### [WHAT IS ASKED]
1 > In the commentary on Yemen, who founded the organization called Dawn?
2 > From the commentary on Yemen, pull out the passage that begins at the words "This difference is" and stops after the words "resigned in protest.", copying it word for word.

### [SELECTED EXCERPT]
※ ※ ※

Why is it that this devastation visited by the Saudis et al on the people of Yemen is known by so few?
The answer is that the global status quo does not consider many as precious. We have witnessed by way of the ample media coverage of the Ukraine conflict that some neighbours are barring entry for non-White refugees.
Sarah Leah Whitson is the executive director of the organisation called Dawn, which was founded by the late journalist Jamal Khashoggi, who was brutally assassinated in Saudi Arabia’s embassy in Turkey. She is campaigning for the status quo to “balance the playing field” in addressing these wars. While she notes that the Saudis effectively undermine media access, she contends that “racism is rearing its ugly head” in this regard so that cruelty against Ukraine is called out by government leaders of the West, but the same devastations visited upon Yemen is being overlooked by the vast majority of them.
This difference is seen in the United States president Joe Biden’s administration rightly encouraging an open-door policy for Ukrainian refugees, but flying hundreds of Haitian refugees back to the scene of their tragedy. This is so much of an injustice that the US Ambassador to Haiti resigned in protest.
These same Western leaders are framing their approach to challenges globally as one supporting democracy for all. However, the Saudis and UAE are some of the least democratic:
• Recall that prime Saudi campaigner for democracy was killed in that country’s embassy
• While basic democratic tenets are absent, women are especially disadvantaged
• Amnesty International has expressed heightened concern — on the back of 81 executions in Saudi Arabia — for the deeply flawed judicial system in that society where most are considered anything but precious
Ms Whitson points out that in this context, we have the West bargaining with the Saudis, balancing the plight of the children of Ukraine against the children of Yemen — this over the price of oil and the super profits to be earned by a few.
Ironically, the US Congress, on three occasions in the past few years, had limited and even eliminated American support for this brutal, Saudi-led war. However, the Biden Administration has recently “opened that gate”.
British prime minister Boris Johnson and Biden have arranged separate visits to Saudi Arabia within this fortnight. As four-year-olds can appreciate that all are precious, those leaders and the rest of us could actively live by that principle.

※ ※ ※

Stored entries
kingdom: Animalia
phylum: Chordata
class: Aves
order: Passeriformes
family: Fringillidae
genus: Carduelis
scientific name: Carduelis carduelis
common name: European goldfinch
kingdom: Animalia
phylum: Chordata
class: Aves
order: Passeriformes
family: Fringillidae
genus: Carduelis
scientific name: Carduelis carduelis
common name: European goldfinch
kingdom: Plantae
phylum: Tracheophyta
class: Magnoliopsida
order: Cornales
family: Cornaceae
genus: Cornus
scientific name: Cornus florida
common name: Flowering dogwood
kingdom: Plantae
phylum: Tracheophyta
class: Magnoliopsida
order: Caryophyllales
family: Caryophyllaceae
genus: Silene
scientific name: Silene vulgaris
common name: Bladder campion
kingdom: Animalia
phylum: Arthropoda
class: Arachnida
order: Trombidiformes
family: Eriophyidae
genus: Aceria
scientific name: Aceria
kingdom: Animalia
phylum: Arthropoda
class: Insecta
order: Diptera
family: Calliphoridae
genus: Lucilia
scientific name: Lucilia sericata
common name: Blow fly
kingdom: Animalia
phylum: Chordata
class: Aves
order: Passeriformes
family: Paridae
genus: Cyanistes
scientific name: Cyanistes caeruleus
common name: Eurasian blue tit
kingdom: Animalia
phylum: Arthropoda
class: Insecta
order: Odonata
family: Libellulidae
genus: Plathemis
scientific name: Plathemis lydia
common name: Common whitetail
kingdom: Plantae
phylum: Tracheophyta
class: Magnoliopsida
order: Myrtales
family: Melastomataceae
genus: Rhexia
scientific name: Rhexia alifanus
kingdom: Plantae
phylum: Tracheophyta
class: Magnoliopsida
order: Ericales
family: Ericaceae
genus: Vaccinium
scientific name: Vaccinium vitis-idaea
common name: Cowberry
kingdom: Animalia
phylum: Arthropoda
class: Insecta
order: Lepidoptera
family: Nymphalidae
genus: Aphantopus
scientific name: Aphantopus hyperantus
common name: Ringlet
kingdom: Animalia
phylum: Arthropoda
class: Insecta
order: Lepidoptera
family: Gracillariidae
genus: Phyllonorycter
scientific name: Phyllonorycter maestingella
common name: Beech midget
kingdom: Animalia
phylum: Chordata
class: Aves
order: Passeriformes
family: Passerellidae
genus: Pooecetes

※ ※ ※

### [TASK ANSWERS]
1 > The late journalist Jamal Khashoggi.

2 >
This difference is seen in the United States president Joe Biden’s administration rightly encouraging an open-door policy for Ukrainian refugees, but flying hundreds of Haitian refugees back to the scene of their tragedy. This is so much of an injustice that the US Ambassador to Haiti resigned in protest.